TASK OBJECTIVE =>
In the data, find each line where the word "BEITH" appears and list that line.

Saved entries
━━━━

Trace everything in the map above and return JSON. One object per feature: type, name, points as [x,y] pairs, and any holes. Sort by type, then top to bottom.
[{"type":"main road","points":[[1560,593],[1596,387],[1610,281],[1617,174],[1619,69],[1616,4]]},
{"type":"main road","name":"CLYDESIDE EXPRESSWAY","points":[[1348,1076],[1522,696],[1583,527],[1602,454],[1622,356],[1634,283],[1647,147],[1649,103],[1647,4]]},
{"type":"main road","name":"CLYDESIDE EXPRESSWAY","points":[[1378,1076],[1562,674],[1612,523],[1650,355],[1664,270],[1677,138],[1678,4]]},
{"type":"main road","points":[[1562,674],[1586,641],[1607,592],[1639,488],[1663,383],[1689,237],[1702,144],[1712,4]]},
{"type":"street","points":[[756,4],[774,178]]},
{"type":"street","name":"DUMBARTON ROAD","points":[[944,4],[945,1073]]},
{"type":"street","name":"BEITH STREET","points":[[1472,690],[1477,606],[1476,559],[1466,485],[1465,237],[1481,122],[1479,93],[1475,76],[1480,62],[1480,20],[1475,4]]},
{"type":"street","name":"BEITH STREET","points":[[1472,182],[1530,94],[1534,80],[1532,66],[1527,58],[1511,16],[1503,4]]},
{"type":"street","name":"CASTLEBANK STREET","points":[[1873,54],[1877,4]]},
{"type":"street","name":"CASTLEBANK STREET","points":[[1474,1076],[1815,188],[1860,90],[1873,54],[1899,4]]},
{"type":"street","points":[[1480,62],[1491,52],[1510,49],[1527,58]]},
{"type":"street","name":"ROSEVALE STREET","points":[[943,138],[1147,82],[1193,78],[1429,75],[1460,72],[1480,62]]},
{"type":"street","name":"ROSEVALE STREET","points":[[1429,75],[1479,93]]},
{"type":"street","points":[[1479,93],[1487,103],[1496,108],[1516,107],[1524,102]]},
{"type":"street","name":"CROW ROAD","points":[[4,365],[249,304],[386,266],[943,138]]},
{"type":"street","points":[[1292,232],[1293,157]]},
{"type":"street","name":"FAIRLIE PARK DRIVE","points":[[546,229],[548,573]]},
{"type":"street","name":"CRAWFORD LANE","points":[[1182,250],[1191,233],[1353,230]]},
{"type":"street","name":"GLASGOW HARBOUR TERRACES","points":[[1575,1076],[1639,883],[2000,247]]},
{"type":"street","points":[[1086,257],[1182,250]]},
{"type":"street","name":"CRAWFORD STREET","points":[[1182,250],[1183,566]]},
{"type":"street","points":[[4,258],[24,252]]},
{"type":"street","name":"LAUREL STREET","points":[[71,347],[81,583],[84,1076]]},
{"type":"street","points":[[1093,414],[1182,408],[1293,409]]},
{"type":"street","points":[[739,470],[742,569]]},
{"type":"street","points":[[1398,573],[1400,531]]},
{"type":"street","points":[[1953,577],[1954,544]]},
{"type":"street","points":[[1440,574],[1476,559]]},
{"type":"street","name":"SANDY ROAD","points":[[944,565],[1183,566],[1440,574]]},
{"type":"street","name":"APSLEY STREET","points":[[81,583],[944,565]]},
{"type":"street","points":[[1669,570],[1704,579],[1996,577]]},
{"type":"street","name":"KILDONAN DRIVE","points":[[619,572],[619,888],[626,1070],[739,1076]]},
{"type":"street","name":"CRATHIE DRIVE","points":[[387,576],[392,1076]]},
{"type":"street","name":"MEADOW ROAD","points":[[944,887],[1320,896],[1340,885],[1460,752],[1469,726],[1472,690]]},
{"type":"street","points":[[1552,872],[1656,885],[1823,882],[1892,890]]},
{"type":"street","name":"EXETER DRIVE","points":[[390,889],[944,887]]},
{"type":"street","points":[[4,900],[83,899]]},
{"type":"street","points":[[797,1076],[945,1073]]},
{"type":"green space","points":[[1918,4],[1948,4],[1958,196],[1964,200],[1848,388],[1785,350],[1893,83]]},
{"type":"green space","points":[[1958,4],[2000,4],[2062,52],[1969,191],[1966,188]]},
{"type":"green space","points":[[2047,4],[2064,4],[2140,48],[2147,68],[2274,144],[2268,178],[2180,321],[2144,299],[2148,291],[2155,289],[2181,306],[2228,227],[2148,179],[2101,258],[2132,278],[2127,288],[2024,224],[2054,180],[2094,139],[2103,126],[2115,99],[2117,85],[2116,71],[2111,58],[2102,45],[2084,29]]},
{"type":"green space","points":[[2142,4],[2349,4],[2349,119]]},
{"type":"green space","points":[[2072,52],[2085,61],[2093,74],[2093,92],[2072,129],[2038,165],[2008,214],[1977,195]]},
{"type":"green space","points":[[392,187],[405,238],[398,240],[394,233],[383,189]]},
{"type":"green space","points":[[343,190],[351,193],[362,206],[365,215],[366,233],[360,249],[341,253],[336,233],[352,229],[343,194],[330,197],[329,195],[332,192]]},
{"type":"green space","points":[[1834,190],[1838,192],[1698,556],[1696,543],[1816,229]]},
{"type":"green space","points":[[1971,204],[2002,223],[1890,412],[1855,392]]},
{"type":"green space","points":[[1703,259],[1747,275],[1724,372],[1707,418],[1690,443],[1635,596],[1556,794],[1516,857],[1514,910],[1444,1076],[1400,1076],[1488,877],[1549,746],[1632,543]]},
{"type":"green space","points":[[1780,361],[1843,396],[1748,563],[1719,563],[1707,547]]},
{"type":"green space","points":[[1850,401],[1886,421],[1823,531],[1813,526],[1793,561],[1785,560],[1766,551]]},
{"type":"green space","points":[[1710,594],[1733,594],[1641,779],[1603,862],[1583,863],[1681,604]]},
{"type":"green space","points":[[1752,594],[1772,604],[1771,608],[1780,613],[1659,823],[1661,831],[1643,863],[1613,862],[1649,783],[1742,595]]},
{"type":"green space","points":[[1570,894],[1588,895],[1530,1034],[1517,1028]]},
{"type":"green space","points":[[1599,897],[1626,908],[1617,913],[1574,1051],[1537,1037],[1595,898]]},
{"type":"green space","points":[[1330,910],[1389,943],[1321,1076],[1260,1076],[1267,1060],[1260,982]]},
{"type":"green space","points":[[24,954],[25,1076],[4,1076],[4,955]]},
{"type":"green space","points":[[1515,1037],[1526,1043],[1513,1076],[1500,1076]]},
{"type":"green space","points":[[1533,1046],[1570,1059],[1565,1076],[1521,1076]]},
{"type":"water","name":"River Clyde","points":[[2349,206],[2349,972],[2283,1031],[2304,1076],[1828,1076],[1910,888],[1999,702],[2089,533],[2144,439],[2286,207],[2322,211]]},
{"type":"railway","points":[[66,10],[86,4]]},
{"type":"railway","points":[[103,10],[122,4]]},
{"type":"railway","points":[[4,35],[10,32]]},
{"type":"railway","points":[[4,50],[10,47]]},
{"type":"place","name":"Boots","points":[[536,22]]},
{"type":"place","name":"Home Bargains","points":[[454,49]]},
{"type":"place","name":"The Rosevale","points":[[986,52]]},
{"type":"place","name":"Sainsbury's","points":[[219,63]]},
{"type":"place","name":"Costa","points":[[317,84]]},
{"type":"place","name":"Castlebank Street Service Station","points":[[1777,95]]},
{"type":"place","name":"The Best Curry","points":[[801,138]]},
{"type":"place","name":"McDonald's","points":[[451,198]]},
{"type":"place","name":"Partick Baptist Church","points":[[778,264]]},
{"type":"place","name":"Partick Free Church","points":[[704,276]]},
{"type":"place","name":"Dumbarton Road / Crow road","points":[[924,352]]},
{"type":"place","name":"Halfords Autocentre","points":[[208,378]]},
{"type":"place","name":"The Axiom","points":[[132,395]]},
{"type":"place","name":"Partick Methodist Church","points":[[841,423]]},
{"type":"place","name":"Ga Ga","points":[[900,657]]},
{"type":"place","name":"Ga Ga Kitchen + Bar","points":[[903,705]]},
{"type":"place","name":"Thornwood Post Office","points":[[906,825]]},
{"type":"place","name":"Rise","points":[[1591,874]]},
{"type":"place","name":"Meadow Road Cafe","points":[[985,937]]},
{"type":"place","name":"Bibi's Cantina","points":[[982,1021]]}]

━━━━

OUTPUT FOR THIS TASK =>
{"type":"street","name":"BEITH STREET","points":[[1472,690],[1477,606],[1476,559],[1466,485],[1465,237],[1481,122],[1479,93],[1475,76],[1480,62],[1480,20],[1475,4]]},
{"type":"street","name":"BEITH STREET","points":[[1472,182],[1530,94],[1534,80],[1532,66],[1527,58],[1511,16],[1503,4]]},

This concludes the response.